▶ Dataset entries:
********************

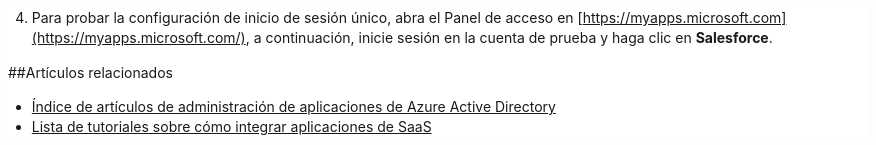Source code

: 4. Para probar la configuración de inicio de sesión único, abra el Panel de acceso en [https://myapps.microsoft.com](https://myapps.microsoft.com/), a continuación, inicie sesión en la cuenta de prueba y haga clic en **Salesforce**.

##<a name="related-articles"></a>Artículos relacionados

- [Índice de artículos de administración de aplicaciones de Azure Active Directory](active-directory-apps-index.md)
- [Lista de tutoriales sobre cómo integrar aplicaciones de SaaS](active-directory-saas-tutorial-list.md)

[0]: ./media/active-directory-saas-salesforce-tutorial/azure-active-directory.png
[1]: ./media/active-directory-saas-salesforce-tutorial/applications-tab.png
[2]: ./media/active-directory-saas-salesforce-tutorial/add-app.png
[3]: ./media/active-directory-saas-salesforce-tutorial/add-app-gallery.png
[4]: ./media/active-directory-saas-salesforce-tutorial/add-salesforce.png
[5]: ./media/active-directory-saas-salesforce-tutorial/salesforce-added.png
[6]: ./media/active-directory-saas-salesforce-tutorial/config-sso.png
[7]: ./media/active-directory-saas-salesforce-tutorial/select-azure-ad-sso.png
[8]: ./media/active-directory-saas-salesforce-tutorial/config-app-settings.png
[9]: ./media/active-directory-saas-salesforce-tutorial/download-certificate.png
[10]: ./media/active-directory-saas-salesforce-tutorial/sf-admin-sso.png
[11]: ./media/active-directory-saas-salesforce-tutorial/sf-admin-sso-edit.png
[12]: ./media/active-directory-saas-salesforce-tutorial/sf-enable-saml.png
[13]: ./media/active-directory-saas-salesforce-tutorial/sf-admin-sso-new.png
[14]: ./media/active-directory-saas-salesforce-tutorial/sf-saml-config.png
[15]: ./media/active-directory-saas-salesforce-tutorial/sf-my-domain.png
[16]: ./media/active-directory-saas-salesforce-tutorial/sf-edit-auth-config.png
[17]: ./media/active-directory-saas-salesforce-tutorial/sf-auth-config.png
[18]: ./media/active-directory-saas-salesforce-tutorial/sso-confirm.png
[19]: ./media/active-directory-saas-salesforce-tutorial/sso-notification.png
[20]: ./media/active-directory-saas-salesforce-tutorial/config-prov.png
[21]: ./media/active-directory-saas-salesforce-tutorial/config-prov-dialog.png
[22]: ./media/active-directory-saas-salesforce-tutorial/sf-my-settings.png
[23]: ./media/active-directory-saas-salesforce-tutorial/sf-personal-reset.png
[24]: ./media/active-directory-saas-salesforce-tutorial/sf-reset-token.png
[25]: ./media/active-directory-saas-salesforce-tutorial/got-the-token.png
[26]: ./media/active-directory-saas-salesforce-tutorial/prov-confirm.png
[27]: ./media/active-directory-saas-salesforce-tutorial/assign-users.png
[28]: ./media/active-directory-saas-salesforce-tutorial/assign-confirm.png
[29]: ./media/active-directory-saas-salesforce-tutorial/assign-sf-profile.png
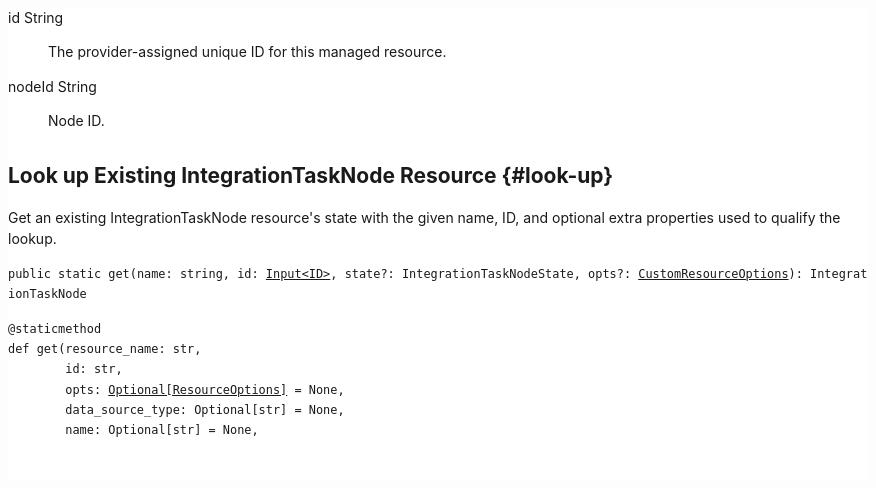 <div>
<pulumi-choosable type="language" values="yaml">
<dl class="resources-properties"><dt class="property-"
            title="">
        <span id="id_yaml">
<a data-swiftype-name="resource-property" data-swiftype-type="text" href="#id_yaml" style="color: inherit; text-decoration: inherit;">id</a>
</span>
        <span class="property-indicator"></span>
        <span class="property-type">String</span>
    </dt>
    <dd><p>The provider-assigned unique ID for this managed resource.</p>
</dd><dt class="property-"
            title="">
        <span id="nodeid_yaml">
<a data-swiftype-name="resource-property" data-swiftype-type="text" href="#nodeid_yaml" style="color: inherit; text-decoration: inherit;">node<wbr>Id</a>
</span>
        <span class="property-indicator"></span>
        <span class="property-type">String</span>
    </dt>
    <dd><p>Node ID.</p>
</dd></dl>
</pulumi-choosable>
</div>



## Look up Existing IntegrationTaskNode Resource {#look-up}

Get an existing IntegrationTaskNode resource's state with the given name, ID, and optional extra properties used to qualify the lookup.
<div>
<pulumi-chooser type="language" options="typescript,python,go,csharp,java,yaml"></pulumi-chooser>
</div>

<div>
<pulumi-choosable type="language" values="javascript,typescript">
<div class="highlight"><pre class="chroma"><code class="language-typescript" data-lang="typescript"><span class="k">public static </span><span class="nf">get</span><span class="p">(</span><span class="nx">name</span><span class="p">:</span> <span class="nx">string</span><span class="p">,</span> <span class="nx">id</span><span class="p">:</span> <span class="nx"><a href="/docs/reference/pkg/nodejs/pulumi/pulumi/#ID">Input&lt;ID&gt;</a></span><span class="p">,</span> <span class="nx">state</span><span class="p">?:</span> <span class="nx">IntegrationTaskNodeState</span><span class="p">,</span> <span class="nx">opts</span><span class="p">?:</span> <span class="nx"><a href="/docs/reference/pkg/nodejs/pulumi/pulumi/#CustomResourceOptions">CustomResourceOptions</a></span><span class="p">): </span><span class="nx">IntegrationTaskNode</span></code></pre></div>
</pulumi-choosable>
</div>

<div>
<pulumi-choosable type="language" values="python">
<div class="highlight"><pre class="chroma"><code class="language-python" data-lang="python"><span class=nd>@staticmethod</span>
<span class="k">def </span><span class="nf">get</span><span class="p">(</span><span class="nx">resource_name</span><span class="p">:</span> <span class="nx">str</span><span class="p">,</span>
        <span class="nx">id</span><span class="p">:</span> <span class="nx">str</span><span class="p">,</span>
        <span class="nx">opts</span><span class="p">:</span> <span class="nx"><a href="/docs/reference/pkg/python/pulumi/#pulumi.ResourceOptions">Optional[ResourceOptions]</a></span> = None<span class="p">,</span>
        <span class="nx">data_source_type</span><span class="p">:</span> <span class="nx">Optional[str]</span> = None<span class="p">,</span>
        <span class="nx">name</span><span class="p">:</span> <span class="nx">Optional[str]</span> = None<span class="p">,</span>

********************

▶ What the task asks: Update the listing between the lines holding "clic en **Salesforce**." and "- [Lista de", inclusive, replacing "Panel de acceso" with "Portal de aplicaciones" and leaving everything else unchanged. Return only those lines.

▶ Answer for the task:
: 4. Para probar la configuración de inicio de sesión único, abra el Portal de aplicaciones en [https://myapps.microsoft.com](https://myapps.microsoft.com/), a continuación, inicie sesión en la cuenta de prueba y haga clic en **Salesforce**.

##<a name="related-articles"></a>Artículos relacionados

- [Índice de artículos de administración de aplicaciones de Azure Active Directory](active-directory-apps-index.md)
- [Lista de tutoriales sobre cómo integrar aplicaciones de SaaS](active-directory-saas-tutorial-list.md)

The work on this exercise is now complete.